══ TESTO IN ESAME

Se l’impugnazione è ammessa, la sentenza è irrevocabile quando è inutilmente decorso il termine per proporla o quello per impugnare l’ordinanza che la dichiara inammissibile. Se vi è stato ricorso per cassazione, la sentenza è irrevocabile dal giorno in cui è pronunciata l’ordinanza o la sentenza che dichiara inammissibile o rigetta il ricorso(2°comma).

Il decreto penale è irrevocabile quando è decorso il termine per proporre opposizione o quello per impugnare l’ordinanza che ha dichiarato inammissibile l’opposizione(3°comma).

L’art. 656 c.p.p. rappresenta una transizione procedimentale:

1. – dalla fase cognitiva, conclusa con il passaggio in giudicato della sentenza di condanna,
2. – alla fase esecutiva, nella quale viene messa in esecuzione la condanna e avviata l’espiazione della pena.

Quale organo emette l’ordine di esecuzione?

Il P.M. (Pubblico Ministero) è l’organo che ha il dovere di emettere l’ordine di esecuzione nei confronti del condannato con sentenza passata in giudicato, specificando gli sviluppi del procedimento – a seconda se il condannato sia libero o detenuto – e curando l’esecuzione dei provvedimenti.

Qual è il PM competente?

L’autorità giudiziaria competente è il Procuratore della Repubblica presso il giudice dell’esecuzione, individuato, a mente dell’art. 665 c.p.p., in quello che ha deliberato il provvedimento da eseguire.

L’ordine di esecuzione

Quando parliamo di ordine di esecuzione dobbiamo intendere il provvedimento con il quale il PM competente, determinata l’entità della pena detentiva eseguibile (computando eventuali presofferticondoniamnistie fungibilità – dopo aver accertato che essa superi il limite di 4 anni o che, con pena anche inferiore, sia relativa a reati cd. «ostativi» – dispone la carcerazione del condannato.

I requisiti dell’ordine di esecuzione

L’ordine di esecuzione deve contenere tutti i dati riportati nell’estratto della sentenza:

    1. le generalità del condannato e ogni altro elemento necessario per la sua identificazione,
    2. le imputazioni e il dispositivo del provvedimento,

le disposizioni necessarie all’esecuzione.

I principali casi di sospensione dell’ordine di esecuzione

Ci sono casi in cui l’ordine di esecuzione può essere sospeso. L’esecuzione deve essere sospesa se la pena da espiare, per reati non «ostativi», in concreto non supera i 4 anni (6 nei casi di cui agli artt. 90 e 94 DPR 309/1990).

════

COMPITI DA SVOLGERE –
a – Riassuma in due frasi il testo sull'ordine di esecuzione penale.
b – Trascriva il passo del testo sull'ordine di esecuzione penale da "1. – dalla fase" a "provvedimento da eseguire.".
I dati riportati di seguito costituiscono materiale a sé stante, distinto dal testo.

══ DATI

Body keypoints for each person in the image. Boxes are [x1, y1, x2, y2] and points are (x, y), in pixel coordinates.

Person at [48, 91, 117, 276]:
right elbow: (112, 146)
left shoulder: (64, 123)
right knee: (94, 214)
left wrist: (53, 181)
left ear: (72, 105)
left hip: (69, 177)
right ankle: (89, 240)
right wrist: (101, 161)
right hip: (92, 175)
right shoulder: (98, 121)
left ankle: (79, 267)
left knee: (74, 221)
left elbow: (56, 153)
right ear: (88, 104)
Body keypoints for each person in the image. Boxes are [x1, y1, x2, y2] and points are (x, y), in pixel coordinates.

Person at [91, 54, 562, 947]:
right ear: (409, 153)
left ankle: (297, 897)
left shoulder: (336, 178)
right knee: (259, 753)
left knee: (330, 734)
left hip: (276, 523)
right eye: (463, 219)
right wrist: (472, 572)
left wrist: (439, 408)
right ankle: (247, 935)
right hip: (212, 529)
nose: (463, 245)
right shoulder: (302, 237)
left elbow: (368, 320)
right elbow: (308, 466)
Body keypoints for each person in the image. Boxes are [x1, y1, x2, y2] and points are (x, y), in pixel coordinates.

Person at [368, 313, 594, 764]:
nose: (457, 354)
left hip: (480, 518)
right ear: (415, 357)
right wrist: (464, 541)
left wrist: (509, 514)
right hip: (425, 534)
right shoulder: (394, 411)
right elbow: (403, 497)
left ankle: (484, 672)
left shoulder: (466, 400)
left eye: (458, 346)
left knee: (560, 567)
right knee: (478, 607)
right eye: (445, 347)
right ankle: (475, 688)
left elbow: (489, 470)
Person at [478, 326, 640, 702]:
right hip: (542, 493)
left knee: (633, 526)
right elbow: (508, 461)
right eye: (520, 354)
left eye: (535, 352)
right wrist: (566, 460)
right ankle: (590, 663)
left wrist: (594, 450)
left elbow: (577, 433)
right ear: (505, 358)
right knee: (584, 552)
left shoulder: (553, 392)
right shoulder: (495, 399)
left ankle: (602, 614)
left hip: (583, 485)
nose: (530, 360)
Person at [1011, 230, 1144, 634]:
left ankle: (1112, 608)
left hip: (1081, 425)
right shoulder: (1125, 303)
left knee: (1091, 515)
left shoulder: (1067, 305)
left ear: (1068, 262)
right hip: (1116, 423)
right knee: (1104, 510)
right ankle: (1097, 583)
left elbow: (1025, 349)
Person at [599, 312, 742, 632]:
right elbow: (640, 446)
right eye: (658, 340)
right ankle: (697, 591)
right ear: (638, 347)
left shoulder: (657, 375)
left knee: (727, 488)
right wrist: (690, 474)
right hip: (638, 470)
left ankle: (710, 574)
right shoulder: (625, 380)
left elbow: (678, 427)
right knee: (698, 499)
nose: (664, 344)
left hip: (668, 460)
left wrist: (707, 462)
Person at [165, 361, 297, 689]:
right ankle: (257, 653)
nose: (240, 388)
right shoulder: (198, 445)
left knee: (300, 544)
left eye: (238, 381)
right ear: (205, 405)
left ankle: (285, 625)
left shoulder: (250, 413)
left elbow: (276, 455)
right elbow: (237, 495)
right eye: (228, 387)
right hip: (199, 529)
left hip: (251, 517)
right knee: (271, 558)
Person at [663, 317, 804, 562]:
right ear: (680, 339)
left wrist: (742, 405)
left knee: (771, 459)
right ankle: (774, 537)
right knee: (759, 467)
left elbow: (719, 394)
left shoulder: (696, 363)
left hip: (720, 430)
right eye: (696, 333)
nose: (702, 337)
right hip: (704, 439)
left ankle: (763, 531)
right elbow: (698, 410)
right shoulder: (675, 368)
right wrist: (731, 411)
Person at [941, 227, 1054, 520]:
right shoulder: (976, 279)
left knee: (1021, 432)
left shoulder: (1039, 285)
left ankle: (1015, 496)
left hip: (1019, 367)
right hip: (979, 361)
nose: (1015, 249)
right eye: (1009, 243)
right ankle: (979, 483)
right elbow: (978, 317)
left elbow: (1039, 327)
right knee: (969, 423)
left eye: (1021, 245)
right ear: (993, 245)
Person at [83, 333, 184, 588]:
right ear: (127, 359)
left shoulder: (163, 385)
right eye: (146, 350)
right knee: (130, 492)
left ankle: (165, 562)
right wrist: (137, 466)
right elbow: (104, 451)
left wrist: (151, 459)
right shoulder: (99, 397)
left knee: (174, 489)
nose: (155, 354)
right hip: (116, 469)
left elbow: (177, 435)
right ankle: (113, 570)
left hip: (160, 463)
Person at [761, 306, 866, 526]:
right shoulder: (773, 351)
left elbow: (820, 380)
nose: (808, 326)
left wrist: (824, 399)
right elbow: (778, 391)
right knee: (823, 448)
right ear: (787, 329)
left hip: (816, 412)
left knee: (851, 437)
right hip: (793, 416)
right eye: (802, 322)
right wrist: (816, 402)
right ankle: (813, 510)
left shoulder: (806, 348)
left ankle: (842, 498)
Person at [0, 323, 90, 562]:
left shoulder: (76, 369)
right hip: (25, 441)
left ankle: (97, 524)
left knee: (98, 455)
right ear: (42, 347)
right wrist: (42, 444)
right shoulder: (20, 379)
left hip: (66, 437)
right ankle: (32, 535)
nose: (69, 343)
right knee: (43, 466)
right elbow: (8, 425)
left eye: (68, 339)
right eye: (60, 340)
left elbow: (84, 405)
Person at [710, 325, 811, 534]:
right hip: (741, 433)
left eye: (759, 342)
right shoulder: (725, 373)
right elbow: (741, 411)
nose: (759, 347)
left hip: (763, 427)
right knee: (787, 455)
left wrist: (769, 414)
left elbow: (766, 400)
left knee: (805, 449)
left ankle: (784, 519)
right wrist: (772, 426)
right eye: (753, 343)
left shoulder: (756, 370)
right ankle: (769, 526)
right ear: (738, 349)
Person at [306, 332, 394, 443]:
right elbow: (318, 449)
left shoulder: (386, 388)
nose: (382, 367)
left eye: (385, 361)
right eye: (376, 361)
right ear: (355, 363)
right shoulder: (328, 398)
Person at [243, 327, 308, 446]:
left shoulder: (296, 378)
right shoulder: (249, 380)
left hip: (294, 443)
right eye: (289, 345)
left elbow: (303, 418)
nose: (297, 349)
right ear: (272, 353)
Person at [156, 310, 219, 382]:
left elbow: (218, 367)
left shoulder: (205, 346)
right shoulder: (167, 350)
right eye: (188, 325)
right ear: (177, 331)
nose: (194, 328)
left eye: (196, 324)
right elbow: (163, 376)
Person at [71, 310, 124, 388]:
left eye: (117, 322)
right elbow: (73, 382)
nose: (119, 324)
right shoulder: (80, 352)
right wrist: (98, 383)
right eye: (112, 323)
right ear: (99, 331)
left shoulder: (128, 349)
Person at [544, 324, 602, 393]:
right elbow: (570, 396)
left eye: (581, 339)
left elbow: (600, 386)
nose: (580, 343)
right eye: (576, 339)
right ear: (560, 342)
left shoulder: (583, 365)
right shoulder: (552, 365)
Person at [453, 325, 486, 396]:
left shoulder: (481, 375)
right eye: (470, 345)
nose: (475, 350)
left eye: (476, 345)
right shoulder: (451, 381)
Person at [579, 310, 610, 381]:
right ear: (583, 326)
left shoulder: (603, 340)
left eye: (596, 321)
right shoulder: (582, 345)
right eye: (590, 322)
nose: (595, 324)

════
══ DATI

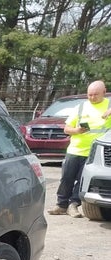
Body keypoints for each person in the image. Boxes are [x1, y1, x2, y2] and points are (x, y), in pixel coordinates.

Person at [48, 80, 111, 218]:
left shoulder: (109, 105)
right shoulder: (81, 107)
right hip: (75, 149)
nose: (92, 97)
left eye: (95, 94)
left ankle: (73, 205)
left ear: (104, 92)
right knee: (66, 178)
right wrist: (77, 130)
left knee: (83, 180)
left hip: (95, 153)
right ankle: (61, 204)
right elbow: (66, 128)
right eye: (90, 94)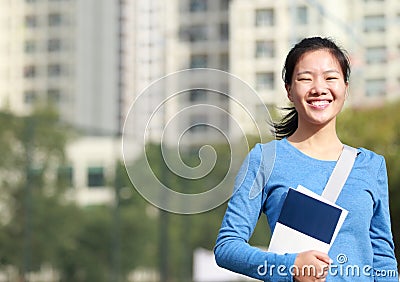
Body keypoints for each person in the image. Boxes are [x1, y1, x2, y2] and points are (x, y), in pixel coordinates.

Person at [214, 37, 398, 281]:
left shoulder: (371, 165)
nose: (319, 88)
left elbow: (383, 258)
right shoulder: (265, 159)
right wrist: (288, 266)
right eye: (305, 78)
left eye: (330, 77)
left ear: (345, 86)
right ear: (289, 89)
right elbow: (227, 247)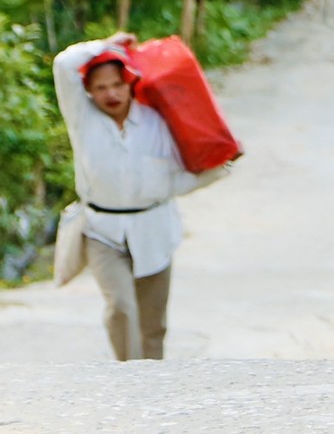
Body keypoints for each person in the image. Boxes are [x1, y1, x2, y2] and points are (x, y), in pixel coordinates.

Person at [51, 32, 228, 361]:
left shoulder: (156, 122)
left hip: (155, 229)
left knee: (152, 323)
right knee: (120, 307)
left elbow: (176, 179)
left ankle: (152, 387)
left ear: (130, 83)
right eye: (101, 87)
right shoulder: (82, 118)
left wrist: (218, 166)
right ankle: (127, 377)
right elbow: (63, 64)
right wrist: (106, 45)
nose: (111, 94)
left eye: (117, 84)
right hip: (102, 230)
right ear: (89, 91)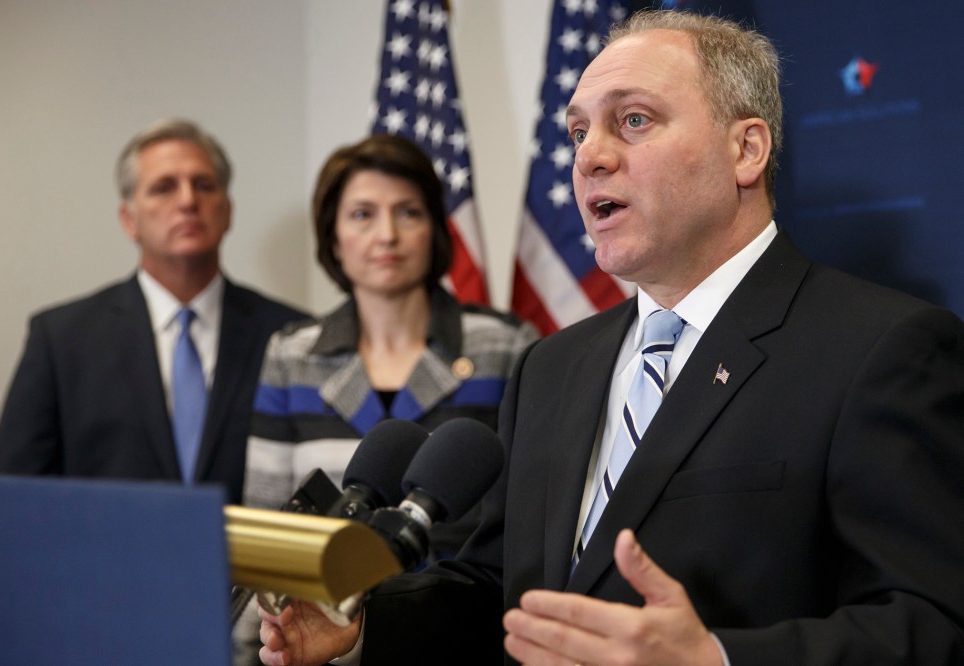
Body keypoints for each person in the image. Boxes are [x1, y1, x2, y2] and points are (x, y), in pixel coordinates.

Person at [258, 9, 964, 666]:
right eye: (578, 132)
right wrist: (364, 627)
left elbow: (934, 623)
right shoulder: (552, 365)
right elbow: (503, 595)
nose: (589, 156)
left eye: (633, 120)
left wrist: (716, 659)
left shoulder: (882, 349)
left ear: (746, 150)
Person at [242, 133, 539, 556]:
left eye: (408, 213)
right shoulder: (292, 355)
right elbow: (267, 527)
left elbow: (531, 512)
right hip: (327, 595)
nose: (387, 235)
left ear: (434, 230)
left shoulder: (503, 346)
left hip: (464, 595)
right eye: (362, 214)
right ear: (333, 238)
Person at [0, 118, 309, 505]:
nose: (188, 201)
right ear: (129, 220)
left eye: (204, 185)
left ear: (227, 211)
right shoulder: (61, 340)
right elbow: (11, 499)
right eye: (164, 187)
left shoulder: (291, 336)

════
══ DATI

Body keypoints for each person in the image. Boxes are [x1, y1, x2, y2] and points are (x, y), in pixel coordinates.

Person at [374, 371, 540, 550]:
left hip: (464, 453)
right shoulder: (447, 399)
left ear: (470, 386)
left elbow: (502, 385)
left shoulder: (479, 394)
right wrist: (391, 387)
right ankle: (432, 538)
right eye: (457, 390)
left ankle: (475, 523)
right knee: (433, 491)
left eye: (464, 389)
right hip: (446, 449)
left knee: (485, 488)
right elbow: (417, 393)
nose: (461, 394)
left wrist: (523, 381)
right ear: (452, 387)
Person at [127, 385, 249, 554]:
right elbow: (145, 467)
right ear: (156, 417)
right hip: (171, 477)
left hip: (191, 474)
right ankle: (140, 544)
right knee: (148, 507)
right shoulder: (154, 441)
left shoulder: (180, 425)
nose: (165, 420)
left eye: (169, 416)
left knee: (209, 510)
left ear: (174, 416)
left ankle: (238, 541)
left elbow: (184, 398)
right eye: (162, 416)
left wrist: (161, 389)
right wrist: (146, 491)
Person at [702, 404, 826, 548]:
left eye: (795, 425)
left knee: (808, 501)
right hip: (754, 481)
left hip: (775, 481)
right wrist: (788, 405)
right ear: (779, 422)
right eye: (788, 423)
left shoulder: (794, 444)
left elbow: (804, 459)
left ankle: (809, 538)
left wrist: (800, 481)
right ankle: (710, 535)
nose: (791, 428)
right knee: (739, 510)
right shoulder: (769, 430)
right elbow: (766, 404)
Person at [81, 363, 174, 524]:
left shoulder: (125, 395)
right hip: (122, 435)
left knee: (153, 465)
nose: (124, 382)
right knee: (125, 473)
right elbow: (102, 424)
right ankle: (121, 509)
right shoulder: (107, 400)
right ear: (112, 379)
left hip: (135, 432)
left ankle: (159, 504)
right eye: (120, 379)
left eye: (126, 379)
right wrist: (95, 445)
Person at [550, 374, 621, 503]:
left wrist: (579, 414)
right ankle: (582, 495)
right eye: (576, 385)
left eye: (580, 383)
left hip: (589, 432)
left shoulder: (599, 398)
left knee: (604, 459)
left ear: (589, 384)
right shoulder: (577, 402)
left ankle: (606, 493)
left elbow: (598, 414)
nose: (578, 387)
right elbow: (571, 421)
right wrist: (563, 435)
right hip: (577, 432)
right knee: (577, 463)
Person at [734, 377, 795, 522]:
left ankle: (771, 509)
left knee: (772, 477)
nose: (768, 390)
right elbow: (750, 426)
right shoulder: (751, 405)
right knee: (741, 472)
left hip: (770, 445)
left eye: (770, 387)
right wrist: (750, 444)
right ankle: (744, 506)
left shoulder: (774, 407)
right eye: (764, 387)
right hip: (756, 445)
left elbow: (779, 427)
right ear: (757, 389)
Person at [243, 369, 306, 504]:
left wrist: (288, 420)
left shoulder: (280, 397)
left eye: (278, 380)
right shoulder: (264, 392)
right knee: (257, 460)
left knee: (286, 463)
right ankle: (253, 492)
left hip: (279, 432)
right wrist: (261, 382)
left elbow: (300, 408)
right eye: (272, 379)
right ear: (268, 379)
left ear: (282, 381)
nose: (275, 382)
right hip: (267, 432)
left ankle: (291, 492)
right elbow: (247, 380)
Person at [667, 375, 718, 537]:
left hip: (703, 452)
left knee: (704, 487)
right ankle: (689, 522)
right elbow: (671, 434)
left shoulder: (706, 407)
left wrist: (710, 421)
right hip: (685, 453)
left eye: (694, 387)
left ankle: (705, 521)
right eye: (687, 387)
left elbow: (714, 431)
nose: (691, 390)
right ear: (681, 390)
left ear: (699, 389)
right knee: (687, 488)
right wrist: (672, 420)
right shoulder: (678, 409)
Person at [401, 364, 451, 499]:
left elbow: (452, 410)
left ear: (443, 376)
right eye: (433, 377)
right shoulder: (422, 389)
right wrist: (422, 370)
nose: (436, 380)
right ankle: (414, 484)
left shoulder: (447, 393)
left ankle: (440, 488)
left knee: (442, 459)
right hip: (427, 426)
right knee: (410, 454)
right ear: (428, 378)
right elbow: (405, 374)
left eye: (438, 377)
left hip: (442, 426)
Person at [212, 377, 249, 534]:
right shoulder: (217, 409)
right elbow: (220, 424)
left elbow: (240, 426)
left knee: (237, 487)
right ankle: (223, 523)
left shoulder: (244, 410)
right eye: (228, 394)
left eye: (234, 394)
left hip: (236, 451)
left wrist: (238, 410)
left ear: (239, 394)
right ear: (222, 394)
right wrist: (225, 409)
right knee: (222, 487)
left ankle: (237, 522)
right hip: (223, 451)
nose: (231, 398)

════

SOLUZIONI DEI COMPITI –
a – L'art. 656 c.p.p. segna il passaggio dalla fase cognitiva, conclusa con il passaggio in giudicato della sentenza di condanna, alla fase esecutiva, nella quale la condanna viene messa in esecuzione e si avvia l'espiazione della pena. L'ordine di esecuzione spetta al Procuratore della Repubblica presso il giudice dell'esecuzione e deve essere sospeso se la pena da espiare, per reati non «ostativi», non supera in concreto i 4 anni (6 nei casi di cui agli artt. 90 e 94 DPR 309/1990).

b –
1. – dalla fase cognitiva, conclusa con il passaggio in giudicato della sentenza di condanna,
2. – alla fase esecutiva, nella quale viene messa in esecuzione la condanna e avviata l’espiazione della pena.

Quale organo emette l’ordine di esecuzione?

Il P.M. (Pubblico Ministero) è l’organo che ha il dovere di emettere l’ordine di esecuzione nei confronti del condannato con sentenza passata in giudicato, specificando gli sviluppi del procedimento – a seconda se il condannato sia libero o detenuto – e curando l’esecuzione dei provvedimenti.

Qual è il PM competente?

L’autorità giudiziaria competente è il Procuratore della Repubblica presso il giudice dell’esecuzione, individuato, a mente dell’art. 665 c.p.p., in quello che ha deliberato il provvedimento da eseguire.